* _WORK INSTRUCTIONS_
The whole of the data, every line, should come back exactly the same.

***** DATA EXTRACTS

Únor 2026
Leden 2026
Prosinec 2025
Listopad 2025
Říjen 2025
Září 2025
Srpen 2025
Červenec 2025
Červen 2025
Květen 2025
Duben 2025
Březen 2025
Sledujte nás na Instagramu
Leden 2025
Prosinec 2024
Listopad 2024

**********

* _RESPONSE TO THE TASK_
Únor 2026
Leden 2026
Prosinec 2025
Listopad 2025
Říjen 2025
Září 2025
Srpen 2025
Červenec 2025
Červen 2025
Květen 2025
Duben 2025
Březen 2025
Sledujte nás na Instagramu
Leden 2025
Prosinec 2024
Listopad 2024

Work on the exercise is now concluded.